One year in, the site hosts a respectable 1.5 million unique visitors each month and 300 unpaid contributors who read like a who’s-who of up-and-coming Hollywood, from famous kids (Maude Apatow) to writers (Sloane Crosley) to actresses Kat Dennings and Mindy Kaling. Content is girly if not saccharine-sweet: how-tos on nail art and something called a BunnyCam (yes, really) get top-billing. Deschanel takes no credit for BunnyCam or its predecessor KittyCam, but claims Video Chat Karaoke, in which readers submit web-cam versions of their favorite songs, as a particular point of pride. “I’ve always been of the thinking that if I like something,” she says, “Whether it’s a song or a script or a feature for the site–chances are someone else will like it too.”
Profits? Maybe someday. Rossi and Deschanel envision e-commerce down the road, but the site currently subsists on banner ads and ticket sales from regular Upright Citizens Brigade-hosted comedy events in New York and L.A. Lena Dunham was an early emcee. “They sell out every single month,” Rossi says. “Plus they bring the community together in a really fun, offline way.”

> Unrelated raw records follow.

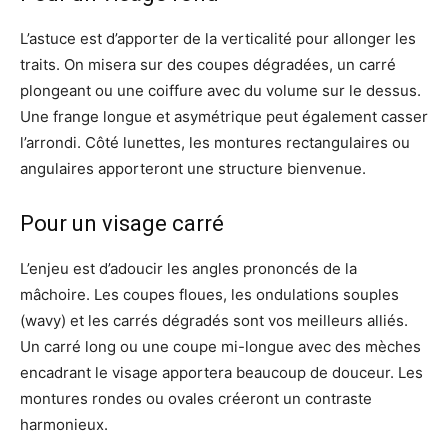
L’astuce est d’apporter de la verticalité pour allonger les
traits. On misera sur des coupes dégradées, un carré
plongeant ou une coiffure avec du volume sur le dessus.
Une frange longue et asymétrique peut également casser
l’arrondi. Côté lunettes, les montures rectangulaires ou
angulaires apporteront une structure bienvenue.
Pour un visage carré
L’enjeu est d’adoucir les angles prononcés de la
mâchoire. Les coupes floues, les ondulations souples
(wavy) et les carrés dégradés sont vos meilleurs alliés.
Un carré long ou une coupe mi-longue avec des mèches
encadrant le visage apportera beaucoup de douceur. Les
montures rondes ou ovales créeront un contraste
harmonieux.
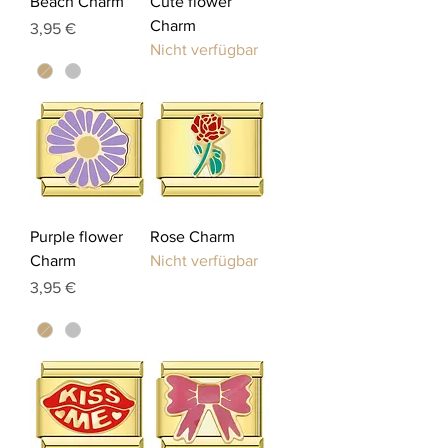
Beach Charm
Cute flower
Charm
Preis
3,95 €
Nicht verfügbar
Purple flower
Rose Charm
Charm
Nicht verfügbar
Preis
3,95 €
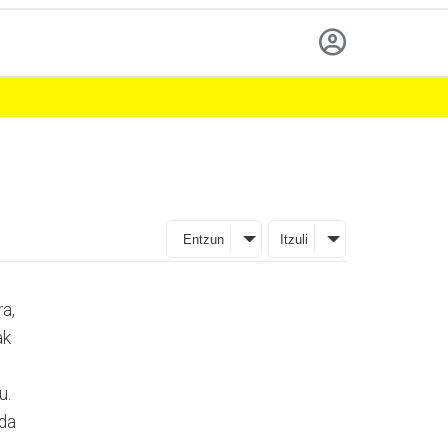
Entzun
Itzuli
ra,
ak
u.
 da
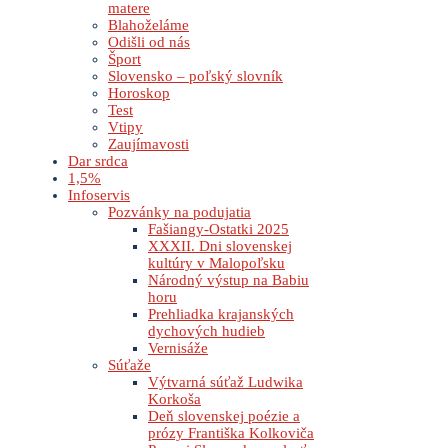
matere
Blahoželáme
Odišli od nás
Šport
Slovensko – poľský slovník
Horoskop
Test
Vtipy
Zaujímavosti
Dar srdca
1,5%
Infoservis
Pozvánky na podujatia
Fašiangy-Ostatki 2025
XXXII. Dni slovenskej
kultúry v Malopoľsku
Národný výstup na Babiu
horu
Prehliadka krajanských
dychových hudieb
Vernisáže
Súťaže
Výtvarná súťaž Ludwika
Korkoša
Deň slovenskej poézie a
prózy Františka Kolkoviča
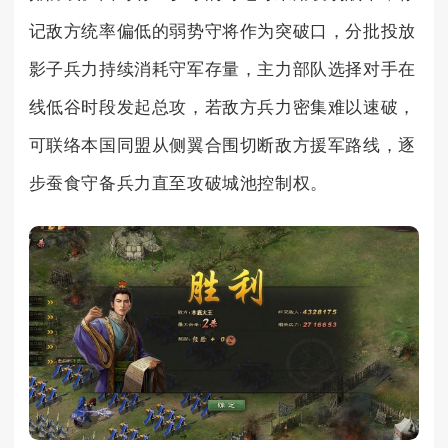
记敌方统率偏低的弱势守将作为突破口，分批投放
影子兵力持续消耗守军存量，主力部队选择对手在
线低谷时段发起总攻，若敌方兵力密集难以速破，
可联络本国同盟从侧翼合围切断敌方援军路线，逐
步蚕食守备兵力直至攻破城池控制权。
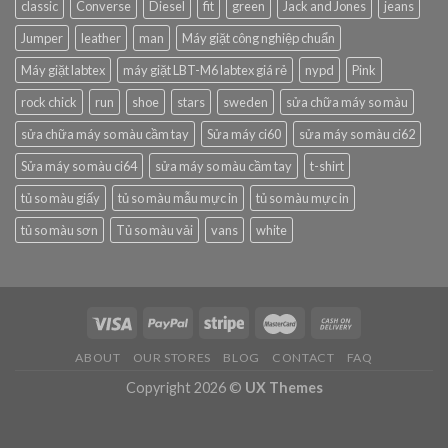
classic
Converse
Diesel
fit
green
Jack and Jones
jeans
Jumper
leather
man
Máy giặt công nghiệp chuẩn
Máy giặt labtex
máy giặt LBT-M6 labtex giá rẻ
nypd
Pink
rock chick
run
shoe
stars
sweden
sửa chữa máy so màu
sửa chữa máy so màu cầm tay
Sửa máy ci60
sửa máy so màu ci62
Sửa máy so màu ci64
sửa máy so màu cầm tay
t-shirt
tủ so màu giấy
tủ so màu mẫu mực in
tủ so màu mực in
tủ so màu sơn
Tủ so màu vải
vans
white
ABOUT
OUR STORES
BLOG
CONTACT
FAQ
Copyright 2026 ©
UX Themes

The goal is to provide a platform for women to share their voices—something Deschanel says she wished for as a pre-Internet teen—but it’s becoming something bigger. “The community has really shaped the content and the way they’re connecting,” she says. “If we can be the place where 13-year-old-bloggers are engaging with 30somethings, finding out how much all women really have in common, then I think we’re on to something.”
And according to market research, they’re definitely tapping into the zeitgeist of women online. “Women are the biggest drivers of consumer spending in virtually every category, online and off,” says Sucharita Mulpuru, an analyst with Forrester Research, noting that 73% of U.S. women made a purchase online in the past 12 months. “She knows her audience. She’s got something that teen and twenty something women aspire to,” she says. “If you can prove yourself as a cool and as a destination for both of those groups online, that’s a very powerful thing.”

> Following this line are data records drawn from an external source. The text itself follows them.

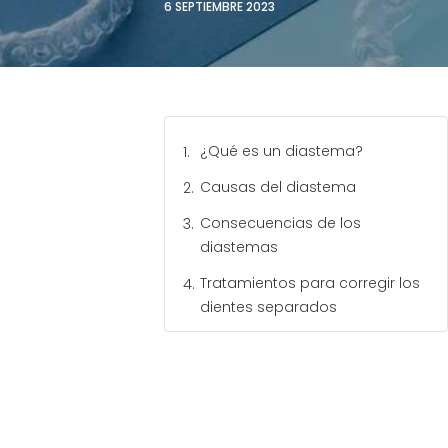
6 SEPTIEMBRE 2023
¿Qué es un diastema?
Causas del diastema
Consecuencias de los
diastemas
Tratamientos para corregir los
dientes separados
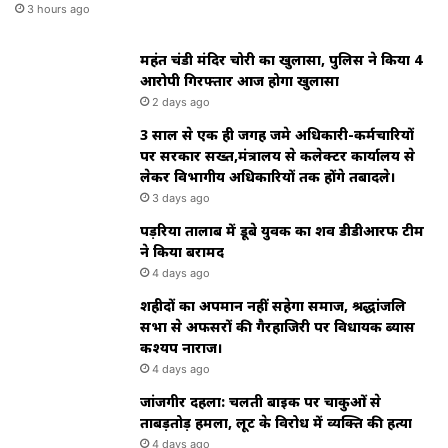
3 hours ago
महंत चंडी मंदिर चोरी का खुलासा, पुलिस ने किया 4
आरोपी गिरफ्तार आज होगा खुलासा
2 days ago
3 साल से एक ही जगह जमे अधिकारी-कर्मचारियों
पर सरकार सख्त,मंत्रालय से कलेक्टर कार्यालय से
लेकर विभागीय अधिकारियों तक होंगे तबादले।
3 days ago
पड़रिया तालाब में डूबे युवक का शव डीडीआरफ टीम
ने किया बरामद
4 days ago
शहीदों का अपमान नहीं सहेगा समाज, श्रद्धांजलि
सभा से अफसरों की गैरहाजिरी पर विधायक ब्यास
कश्यप नाराज।
4 days ago
जांजगीर दहला: चलती बाइक पर चाकुओं से
ताबड़तोड़ हमला, लूट के विरोध में व्यक्ति की हत्या
4 days ago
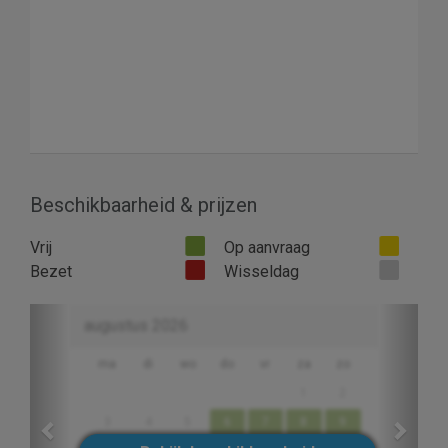
Beschikbaarheid & prijzen
Vrij
Op aanvraag
Bezet
Wisseldag
Previous
Next
augustus 2026
ma
di
wo
do
vr
za
zo
1
2
3
4
5
6
7
8
9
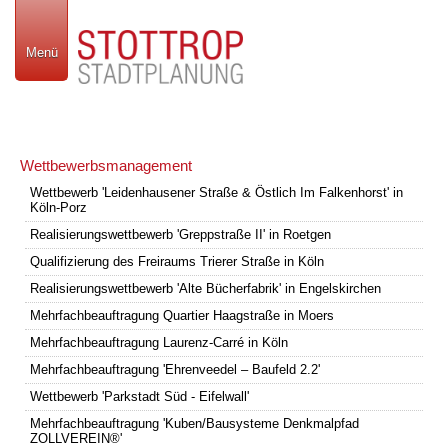
Menü
Wettbewerbsmanagement
Wettbewerb 'Leidenhausener Straße & Östlich Im Falkenhorst' in
Köln-Porz
Realisierungswettbewerb 'Greppstraße II' in Roetgen
Qualifizierung des Freiraums Trierer Straße in Köln
Realisierungswettbewerb 'Alte Bücherfabrik' in Engelskirchen
Mehrfachbeauftragung Quartier Haagstraße in Moers
Mehrfachbeauftragung Laurenz-Carré in Köln
Mehrfachbeauftragung 'Ehrenveedel – Baufeld 2.2'
Wettbewerb 'Parkstadt Süd - Eifelwall'
Mehrfachbeauftragung 'Kuben/Bausysteme Denkmalpfad
ZOLLVEREIN®'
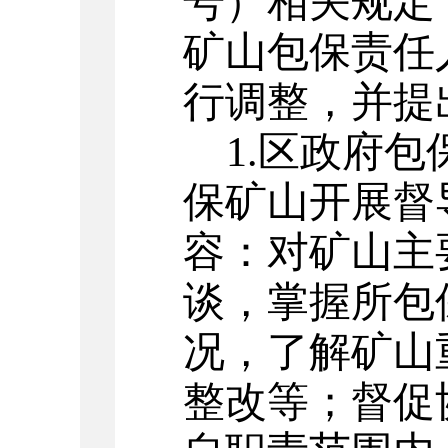
号）相关规定
矿山包保责任
行调整，并提
1.
区政府包
保矿山开展督
容：对矿山主
谈，掌握所包
况，了解矿山
整改等；督促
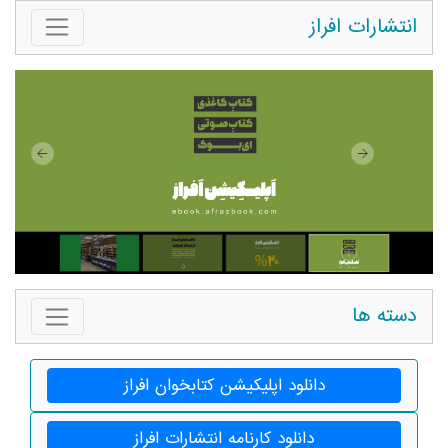
انتشارات افراز
دسته ها
دانلود اپلیکیشن کتابخوان افراز
دانلود کارنامه انتشارات افراز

So far the site is as much a compulsion as a company says Deschanel, who grew up Hollywood. Dad Caleb is an Oscar-nommed filmmaker (The Natural), Mom Mary Jo had a role in Twin Peaks. Big sister Emily stars on another FOX hit, the crime drama Bones. “I really just love telling stories,” she says, “In whatever medium I can get my hands on.” Ask collaborators to describe Deschanel, they use words like “amazing” and “dynamo” and “oh-my-god-she’s-an-animal” when extolling her work ethic or her ability to multitask. She used her recent New Girl hiatus to take hellogiggles meetings (she’s heading up a redesign) and host an episode of SNL. Deschanel describes her workaholic nature as a “tunnel vision” she’s struggled with since she was a kid. “I tend to get hyper focused on the task at hand,” she says. What was troubling at a prestigious Hollywood school (Gweneth Paltrow and Maya Rudolph are alumni) has proved useful now.

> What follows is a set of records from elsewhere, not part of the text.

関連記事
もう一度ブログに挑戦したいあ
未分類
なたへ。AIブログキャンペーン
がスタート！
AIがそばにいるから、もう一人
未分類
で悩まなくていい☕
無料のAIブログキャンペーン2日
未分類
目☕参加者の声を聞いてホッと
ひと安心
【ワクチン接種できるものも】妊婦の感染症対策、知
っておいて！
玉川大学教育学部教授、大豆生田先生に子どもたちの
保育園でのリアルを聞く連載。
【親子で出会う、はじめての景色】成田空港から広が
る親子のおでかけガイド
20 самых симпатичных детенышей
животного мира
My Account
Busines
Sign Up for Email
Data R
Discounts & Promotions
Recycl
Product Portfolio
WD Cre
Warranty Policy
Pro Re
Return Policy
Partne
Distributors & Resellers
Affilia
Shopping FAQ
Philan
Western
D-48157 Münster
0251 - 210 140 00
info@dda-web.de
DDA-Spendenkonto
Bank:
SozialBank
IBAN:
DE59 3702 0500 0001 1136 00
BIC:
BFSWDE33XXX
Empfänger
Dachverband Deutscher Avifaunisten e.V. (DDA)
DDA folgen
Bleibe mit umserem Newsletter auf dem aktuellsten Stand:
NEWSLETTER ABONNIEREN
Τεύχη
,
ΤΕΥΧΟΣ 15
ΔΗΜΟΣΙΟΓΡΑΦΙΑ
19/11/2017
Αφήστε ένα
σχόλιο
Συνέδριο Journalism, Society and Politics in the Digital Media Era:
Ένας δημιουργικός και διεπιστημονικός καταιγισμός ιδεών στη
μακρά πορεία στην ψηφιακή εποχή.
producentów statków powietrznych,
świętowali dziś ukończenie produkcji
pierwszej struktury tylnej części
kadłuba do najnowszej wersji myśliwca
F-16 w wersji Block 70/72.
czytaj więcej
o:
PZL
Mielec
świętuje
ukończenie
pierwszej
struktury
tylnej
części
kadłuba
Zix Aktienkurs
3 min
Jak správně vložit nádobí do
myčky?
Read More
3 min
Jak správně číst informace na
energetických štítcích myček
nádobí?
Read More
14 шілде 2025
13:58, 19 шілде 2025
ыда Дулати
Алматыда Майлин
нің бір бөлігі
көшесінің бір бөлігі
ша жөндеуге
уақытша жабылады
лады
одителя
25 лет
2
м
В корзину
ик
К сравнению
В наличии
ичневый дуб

Her shifting roles have also brought new collaborative partnerships outside of what she calls the “boys club” of moviemaking. At 30, New Girl creator Liz Meriwether is one of a foursome of female writers, including Diablo Cody, who’ve labeled themselves the “Fempire.” There’s a feminine energy in the hellogiggles headquarters. “In the past most stories and teams that I was a part of were so male-centric,” she says, sipping her Splenda-sweetened English breakfast tea. “It’s great to get to work with women who are my age for two reasons. One, there’s sort of a short-hand of communication that I love. But second it really proves that there’s a real market for my demographic, and that’s refreshing.”